Problem set:
**a.** List every numerical value stated in the passage on RNASE1B evolution in colobine monkeys.
**b.** According to the passage on RNASE1B evolution in colobine monkeys, approximately when did the gene duplication occur?
**c.** Resume the passage on RNASE1B evolution in colobine monkeys, starting after its last sentence.

*** Opening of Passage to read ***

Comparisons of colobine RNASE1 and RNASE1B with the RNASE1 of appropriate other primates as outgroups did not lead to rejection of the null hypothesis that these regions are evolving in accordance with a molecular clock, and suggested that the gene duplication occurred approximately 4.2 million years ago, about 10.8 million years after the divergence of the colobines from their closest relatives, the cercopithecine monkeys. In contrast to the non-coding regions, coding regions of RNASE1B revealed a high ratio of amino-acid replacement to silent nucleotide changes (Ka/Ks), suggesting positive selection. The rate of radical changes (amino-acid substitutions resulting in a change of the charge of the protein) was in vast excess of the rate of conservative changes. This pattern is inconsistent with the typically conservative mode of substitution in mammalian proteins. Moreover, all seven of these substitutions contributed to an increase in the negative charge of the protein, resulting in a net change in charge from +8.8 to +0.8 at neutral pH. This provides strong evidence of directional selection favoring negative charge.

*** Close of Passage to read ***
*** Opening of Material shown ***

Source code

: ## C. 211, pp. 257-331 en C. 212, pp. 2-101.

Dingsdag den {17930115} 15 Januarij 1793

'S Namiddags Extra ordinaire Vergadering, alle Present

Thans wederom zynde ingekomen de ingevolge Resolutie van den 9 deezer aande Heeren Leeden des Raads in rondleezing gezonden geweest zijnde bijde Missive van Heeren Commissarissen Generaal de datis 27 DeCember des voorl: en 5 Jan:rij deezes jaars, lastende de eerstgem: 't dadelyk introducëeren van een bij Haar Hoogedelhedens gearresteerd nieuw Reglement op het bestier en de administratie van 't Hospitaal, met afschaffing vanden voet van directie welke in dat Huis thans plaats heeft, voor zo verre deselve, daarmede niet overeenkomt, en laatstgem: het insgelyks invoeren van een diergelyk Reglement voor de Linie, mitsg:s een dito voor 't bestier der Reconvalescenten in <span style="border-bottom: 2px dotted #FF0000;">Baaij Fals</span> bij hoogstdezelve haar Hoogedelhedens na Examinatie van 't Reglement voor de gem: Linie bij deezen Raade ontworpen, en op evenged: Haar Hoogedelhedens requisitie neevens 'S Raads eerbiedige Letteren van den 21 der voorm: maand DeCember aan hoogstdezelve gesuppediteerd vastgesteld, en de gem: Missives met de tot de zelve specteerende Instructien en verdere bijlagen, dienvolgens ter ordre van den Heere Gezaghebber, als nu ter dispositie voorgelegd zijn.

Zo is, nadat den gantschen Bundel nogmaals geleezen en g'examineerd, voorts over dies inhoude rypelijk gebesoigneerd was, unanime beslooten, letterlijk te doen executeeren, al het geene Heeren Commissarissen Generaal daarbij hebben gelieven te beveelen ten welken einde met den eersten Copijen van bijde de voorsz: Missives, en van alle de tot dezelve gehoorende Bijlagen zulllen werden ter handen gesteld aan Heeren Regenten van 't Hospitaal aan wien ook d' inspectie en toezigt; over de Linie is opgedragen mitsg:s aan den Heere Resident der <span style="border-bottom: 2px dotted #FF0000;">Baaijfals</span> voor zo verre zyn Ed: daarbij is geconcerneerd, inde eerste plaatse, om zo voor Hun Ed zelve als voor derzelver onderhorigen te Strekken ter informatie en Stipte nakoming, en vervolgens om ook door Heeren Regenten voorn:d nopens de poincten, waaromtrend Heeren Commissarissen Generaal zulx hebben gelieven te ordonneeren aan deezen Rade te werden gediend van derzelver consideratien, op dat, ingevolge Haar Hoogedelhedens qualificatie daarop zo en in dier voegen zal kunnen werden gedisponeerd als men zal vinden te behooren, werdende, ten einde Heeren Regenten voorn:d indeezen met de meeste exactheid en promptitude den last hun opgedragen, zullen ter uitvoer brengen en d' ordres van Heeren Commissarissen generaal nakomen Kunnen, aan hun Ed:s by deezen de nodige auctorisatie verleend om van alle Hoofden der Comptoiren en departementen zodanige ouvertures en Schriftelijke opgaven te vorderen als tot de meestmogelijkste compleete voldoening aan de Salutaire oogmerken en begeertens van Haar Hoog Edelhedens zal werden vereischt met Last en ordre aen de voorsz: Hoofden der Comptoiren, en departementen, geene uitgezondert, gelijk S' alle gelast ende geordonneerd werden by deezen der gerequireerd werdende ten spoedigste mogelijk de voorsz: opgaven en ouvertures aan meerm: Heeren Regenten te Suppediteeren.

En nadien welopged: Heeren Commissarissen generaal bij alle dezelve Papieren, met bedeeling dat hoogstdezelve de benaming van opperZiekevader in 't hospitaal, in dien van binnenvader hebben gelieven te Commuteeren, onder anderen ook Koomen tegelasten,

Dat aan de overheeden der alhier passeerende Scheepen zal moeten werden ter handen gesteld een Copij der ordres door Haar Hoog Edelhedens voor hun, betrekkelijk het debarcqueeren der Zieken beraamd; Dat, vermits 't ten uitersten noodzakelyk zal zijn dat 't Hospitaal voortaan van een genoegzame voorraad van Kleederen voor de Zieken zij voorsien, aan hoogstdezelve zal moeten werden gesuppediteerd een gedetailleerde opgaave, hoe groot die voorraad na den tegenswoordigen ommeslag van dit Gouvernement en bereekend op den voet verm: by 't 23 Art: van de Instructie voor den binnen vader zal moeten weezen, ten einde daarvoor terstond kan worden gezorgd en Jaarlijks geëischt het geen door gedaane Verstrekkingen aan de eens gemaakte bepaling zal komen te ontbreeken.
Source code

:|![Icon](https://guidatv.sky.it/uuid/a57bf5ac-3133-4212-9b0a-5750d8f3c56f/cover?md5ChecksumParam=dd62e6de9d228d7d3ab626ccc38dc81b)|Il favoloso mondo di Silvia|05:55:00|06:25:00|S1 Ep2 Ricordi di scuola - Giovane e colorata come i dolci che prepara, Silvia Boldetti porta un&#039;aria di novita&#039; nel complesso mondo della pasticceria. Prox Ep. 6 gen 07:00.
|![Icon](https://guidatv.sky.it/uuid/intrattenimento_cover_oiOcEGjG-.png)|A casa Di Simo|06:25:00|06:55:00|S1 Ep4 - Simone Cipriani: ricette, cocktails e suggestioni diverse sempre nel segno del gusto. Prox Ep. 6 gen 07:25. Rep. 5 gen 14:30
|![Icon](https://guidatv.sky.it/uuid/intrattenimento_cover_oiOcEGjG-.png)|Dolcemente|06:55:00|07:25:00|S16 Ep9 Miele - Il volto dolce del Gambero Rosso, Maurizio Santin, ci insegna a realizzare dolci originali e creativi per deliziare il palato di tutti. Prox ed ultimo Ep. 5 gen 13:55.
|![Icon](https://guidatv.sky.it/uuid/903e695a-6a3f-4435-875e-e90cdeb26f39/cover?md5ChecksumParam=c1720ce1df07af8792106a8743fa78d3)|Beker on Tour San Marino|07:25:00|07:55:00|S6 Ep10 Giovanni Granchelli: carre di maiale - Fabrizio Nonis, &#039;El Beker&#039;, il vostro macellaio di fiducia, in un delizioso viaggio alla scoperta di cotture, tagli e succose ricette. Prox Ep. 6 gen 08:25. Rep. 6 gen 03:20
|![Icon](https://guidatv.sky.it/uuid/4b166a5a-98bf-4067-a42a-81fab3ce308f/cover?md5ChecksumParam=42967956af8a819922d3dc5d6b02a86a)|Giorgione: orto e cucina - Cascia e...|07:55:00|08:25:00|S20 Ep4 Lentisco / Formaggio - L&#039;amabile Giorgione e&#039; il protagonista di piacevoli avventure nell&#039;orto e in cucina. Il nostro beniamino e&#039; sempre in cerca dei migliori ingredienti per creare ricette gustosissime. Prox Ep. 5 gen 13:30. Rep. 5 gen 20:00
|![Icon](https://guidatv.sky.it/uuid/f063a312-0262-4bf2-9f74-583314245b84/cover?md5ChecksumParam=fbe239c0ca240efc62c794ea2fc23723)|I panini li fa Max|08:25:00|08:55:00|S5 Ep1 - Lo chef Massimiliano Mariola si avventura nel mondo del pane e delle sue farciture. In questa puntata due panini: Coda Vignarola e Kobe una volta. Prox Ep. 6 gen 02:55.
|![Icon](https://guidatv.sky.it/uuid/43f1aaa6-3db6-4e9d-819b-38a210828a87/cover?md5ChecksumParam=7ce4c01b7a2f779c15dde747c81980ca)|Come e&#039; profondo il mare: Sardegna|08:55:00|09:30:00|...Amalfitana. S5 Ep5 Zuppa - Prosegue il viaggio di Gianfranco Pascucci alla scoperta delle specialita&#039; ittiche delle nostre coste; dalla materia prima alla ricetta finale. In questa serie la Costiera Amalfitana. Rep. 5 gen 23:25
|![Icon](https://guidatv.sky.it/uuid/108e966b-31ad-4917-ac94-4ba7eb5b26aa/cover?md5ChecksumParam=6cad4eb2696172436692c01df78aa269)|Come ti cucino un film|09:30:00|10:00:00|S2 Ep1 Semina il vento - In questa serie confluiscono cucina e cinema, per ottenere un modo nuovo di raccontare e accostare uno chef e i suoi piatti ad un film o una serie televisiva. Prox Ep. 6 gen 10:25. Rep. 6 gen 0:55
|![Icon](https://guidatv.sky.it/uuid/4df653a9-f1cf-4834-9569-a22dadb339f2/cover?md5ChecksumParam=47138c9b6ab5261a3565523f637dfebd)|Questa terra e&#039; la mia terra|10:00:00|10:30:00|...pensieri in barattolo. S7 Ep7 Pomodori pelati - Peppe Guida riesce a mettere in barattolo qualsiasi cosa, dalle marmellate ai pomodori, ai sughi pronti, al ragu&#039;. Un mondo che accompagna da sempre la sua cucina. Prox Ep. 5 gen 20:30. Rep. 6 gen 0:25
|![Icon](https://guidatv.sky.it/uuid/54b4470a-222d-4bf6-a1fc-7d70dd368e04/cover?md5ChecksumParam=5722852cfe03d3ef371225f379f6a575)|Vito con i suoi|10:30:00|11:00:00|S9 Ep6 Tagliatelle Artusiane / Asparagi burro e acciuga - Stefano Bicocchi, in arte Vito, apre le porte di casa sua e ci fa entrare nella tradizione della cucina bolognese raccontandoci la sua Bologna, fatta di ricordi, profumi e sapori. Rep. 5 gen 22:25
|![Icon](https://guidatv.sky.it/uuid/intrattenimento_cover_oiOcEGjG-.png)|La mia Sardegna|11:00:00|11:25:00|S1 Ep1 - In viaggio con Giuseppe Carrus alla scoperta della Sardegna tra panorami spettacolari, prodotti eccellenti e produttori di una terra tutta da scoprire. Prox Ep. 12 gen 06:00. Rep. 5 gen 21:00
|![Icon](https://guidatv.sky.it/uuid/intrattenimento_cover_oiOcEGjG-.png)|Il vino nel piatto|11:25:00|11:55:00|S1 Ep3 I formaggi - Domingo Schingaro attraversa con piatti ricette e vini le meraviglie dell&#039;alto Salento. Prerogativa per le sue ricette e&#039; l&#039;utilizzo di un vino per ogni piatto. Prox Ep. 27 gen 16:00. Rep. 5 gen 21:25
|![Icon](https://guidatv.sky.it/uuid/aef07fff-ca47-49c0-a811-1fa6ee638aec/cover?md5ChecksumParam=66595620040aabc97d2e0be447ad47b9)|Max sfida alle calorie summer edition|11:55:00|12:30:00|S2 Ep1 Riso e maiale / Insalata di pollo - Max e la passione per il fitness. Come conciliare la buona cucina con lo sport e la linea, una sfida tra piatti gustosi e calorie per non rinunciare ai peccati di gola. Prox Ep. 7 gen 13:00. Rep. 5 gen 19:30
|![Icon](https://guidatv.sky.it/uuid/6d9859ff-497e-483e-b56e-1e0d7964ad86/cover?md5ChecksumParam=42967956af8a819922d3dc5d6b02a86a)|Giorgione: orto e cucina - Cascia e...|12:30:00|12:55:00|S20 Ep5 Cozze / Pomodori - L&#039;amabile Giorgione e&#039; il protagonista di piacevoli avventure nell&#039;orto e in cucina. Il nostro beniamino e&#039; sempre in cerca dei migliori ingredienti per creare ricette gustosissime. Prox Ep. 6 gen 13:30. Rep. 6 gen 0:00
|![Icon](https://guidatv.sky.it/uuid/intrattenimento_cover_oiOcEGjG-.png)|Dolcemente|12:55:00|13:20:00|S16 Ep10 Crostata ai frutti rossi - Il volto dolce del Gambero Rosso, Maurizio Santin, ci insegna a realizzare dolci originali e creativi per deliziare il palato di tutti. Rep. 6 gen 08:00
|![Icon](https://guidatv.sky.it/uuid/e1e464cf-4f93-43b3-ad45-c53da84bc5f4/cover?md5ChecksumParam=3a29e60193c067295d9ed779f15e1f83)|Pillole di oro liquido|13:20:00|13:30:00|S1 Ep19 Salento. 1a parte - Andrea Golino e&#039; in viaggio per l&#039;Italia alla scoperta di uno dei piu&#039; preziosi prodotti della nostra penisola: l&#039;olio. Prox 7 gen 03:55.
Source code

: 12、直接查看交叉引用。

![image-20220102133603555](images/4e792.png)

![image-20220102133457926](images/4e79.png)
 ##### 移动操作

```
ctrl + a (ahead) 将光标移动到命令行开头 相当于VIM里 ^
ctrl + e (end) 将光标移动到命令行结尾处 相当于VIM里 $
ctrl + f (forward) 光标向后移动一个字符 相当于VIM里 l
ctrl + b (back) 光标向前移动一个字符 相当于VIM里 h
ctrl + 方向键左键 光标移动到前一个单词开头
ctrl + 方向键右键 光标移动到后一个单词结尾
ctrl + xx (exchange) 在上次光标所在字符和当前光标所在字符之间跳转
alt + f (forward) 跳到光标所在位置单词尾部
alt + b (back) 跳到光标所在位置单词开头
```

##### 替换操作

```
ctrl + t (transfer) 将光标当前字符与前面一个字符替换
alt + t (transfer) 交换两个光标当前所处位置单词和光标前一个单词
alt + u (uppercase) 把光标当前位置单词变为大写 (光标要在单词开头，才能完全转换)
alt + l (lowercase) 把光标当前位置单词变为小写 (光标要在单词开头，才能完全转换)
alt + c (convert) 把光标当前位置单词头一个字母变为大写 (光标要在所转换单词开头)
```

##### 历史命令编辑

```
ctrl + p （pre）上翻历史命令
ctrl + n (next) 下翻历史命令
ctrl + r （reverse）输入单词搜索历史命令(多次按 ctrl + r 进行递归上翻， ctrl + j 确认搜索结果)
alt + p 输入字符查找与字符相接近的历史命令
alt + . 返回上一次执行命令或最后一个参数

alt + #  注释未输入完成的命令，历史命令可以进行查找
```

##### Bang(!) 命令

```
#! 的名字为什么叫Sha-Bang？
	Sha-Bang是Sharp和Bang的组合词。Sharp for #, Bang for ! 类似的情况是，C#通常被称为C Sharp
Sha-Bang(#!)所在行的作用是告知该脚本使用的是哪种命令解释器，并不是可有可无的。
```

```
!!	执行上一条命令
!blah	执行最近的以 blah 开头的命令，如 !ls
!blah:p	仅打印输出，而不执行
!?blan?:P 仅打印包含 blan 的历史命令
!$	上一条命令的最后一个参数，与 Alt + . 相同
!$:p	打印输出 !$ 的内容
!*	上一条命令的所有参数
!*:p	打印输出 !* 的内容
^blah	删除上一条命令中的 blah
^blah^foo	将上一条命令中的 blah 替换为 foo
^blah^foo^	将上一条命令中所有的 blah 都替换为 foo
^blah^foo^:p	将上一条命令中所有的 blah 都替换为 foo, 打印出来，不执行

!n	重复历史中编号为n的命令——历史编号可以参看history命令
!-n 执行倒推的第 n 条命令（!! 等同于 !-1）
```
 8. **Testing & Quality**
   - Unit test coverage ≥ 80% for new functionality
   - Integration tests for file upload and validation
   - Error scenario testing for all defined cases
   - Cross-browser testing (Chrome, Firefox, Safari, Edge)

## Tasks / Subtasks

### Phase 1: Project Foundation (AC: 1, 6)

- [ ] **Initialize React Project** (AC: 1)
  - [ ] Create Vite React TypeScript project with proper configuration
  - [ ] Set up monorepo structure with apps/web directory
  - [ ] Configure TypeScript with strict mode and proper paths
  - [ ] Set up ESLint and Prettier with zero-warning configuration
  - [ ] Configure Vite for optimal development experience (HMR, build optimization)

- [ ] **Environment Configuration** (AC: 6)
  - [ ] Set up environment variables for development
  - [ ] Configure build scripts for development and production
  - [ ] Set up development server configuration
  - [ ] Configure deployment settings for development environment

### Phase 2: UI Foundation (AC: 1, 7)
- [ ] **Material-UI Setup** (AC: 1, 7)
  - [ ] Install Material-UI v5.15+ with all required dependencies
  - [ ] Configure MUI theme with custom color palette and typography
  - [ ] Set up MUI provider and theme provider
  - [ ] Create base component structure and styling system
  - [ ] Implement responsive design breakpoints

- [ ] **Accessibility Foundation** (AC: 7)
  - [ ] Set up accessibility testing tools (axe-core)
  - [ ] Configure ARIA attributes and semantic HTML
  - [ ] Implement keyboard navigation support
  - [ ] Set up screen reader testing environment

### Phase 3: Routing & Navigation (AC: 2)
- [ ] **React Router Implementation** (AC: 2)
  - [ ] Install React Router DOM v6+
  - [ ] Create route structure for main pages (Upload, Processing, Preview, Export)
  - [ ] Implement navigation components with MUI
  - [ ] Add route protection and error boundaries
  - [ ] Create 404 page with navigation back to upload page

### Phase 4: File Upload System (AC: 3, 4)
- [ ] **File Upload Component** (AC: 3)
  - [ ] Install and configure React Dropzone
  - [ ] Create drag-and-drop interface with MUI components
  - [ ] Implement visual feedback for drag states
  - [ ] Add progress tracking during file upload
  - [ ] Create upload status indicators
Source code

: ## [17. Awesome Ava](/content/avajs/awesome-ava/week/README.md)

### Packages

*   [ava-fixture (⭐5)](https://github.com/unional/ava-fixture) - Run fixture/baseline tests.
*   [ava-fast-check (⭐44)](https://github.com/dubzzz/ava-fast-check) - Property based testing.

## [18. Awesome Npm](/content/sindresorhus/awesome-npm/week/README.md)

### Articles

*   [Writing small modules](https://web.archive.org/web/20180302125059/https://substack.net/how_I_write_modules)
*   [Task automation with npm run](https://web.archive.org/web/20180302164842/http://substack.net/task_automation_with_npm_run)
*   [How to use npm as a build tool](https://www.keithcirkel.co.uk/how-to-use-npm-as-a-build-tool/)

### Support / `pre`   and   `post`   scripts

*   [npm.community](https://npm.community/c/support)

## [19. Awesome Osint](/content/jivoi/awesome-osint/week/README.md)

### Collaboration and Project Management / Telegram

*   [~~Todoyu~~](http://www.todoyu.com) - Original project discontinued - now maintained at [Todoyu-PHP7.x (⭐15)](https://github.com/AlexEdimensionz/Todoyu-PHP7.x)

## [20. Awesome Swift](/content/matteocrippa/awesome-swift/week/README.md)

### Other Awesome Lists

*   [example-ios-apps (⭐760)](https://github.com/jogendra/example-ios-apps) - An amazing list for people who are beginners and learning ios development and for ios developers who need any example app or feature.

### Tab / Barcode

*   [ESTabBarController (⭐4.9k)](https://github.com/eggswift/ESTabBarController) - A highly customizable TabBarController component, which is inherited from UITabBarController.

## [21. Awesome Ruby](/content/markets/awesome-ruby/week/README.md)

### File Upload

*** Close of Material shown ***

Responses by item number:
**a.**
- 4.2 million years
- 10.8 million years
- seven
- +8.8
- +0.8

**b.** Approximately 4.2 million years ago.

**c.**
Functional assays revealed that the colobine-specific RNASE1B achieves maximal efficiency at pH 6, which is within the pH range of the colobine foregut. This is in contrast to RNASE1, which functions optimally at the pH 7.4 characteristic of the human small intestine. Thus, the preponderance of negative substitutions in the evolution of RNASE1B seems directly related to the enzyme's role in the low-pH colobine foregut. By contrast, site-directed mutagenesis revealed that seven of the nine substitutions that distinguish the sequence of RNASE1B from that of RNASE1 reduce its efficiency in degrading double-stranded RNA, a task of the ancestral enzyme. It appears that the evolutionarily innovative features of RNASE1B arose at the direct expense of efficiency in its ancestral function.
A plausible story for the evolution of RNASE1B emerges from the authors' data. Colobine monkeys diverged from the cercopithecines around 15 million years ago, and leaf-eating emerged among the colobines roughly 5 million years later. RNASE1B was produced via gene duplication, and was apparently maintained from the start by purifying selection, as it increased ribonuclease concentration, a fitness-conferring trait for gut fermenters. Mutations that diminished the enzyme's ability to degrade double-stranded RNA but did not increase negative charge were presumably either neutral or selected against; in turn, mutations that diminished RNA-degrading activity but increased the protein's negative charge and thus its efficacy at lower pH were selected for, as RNASE1 still retained the capacity for the ancestral function of degrading double-stranded RNA. This resulted in accumulation of a set of radical substitutions in RNASE1B.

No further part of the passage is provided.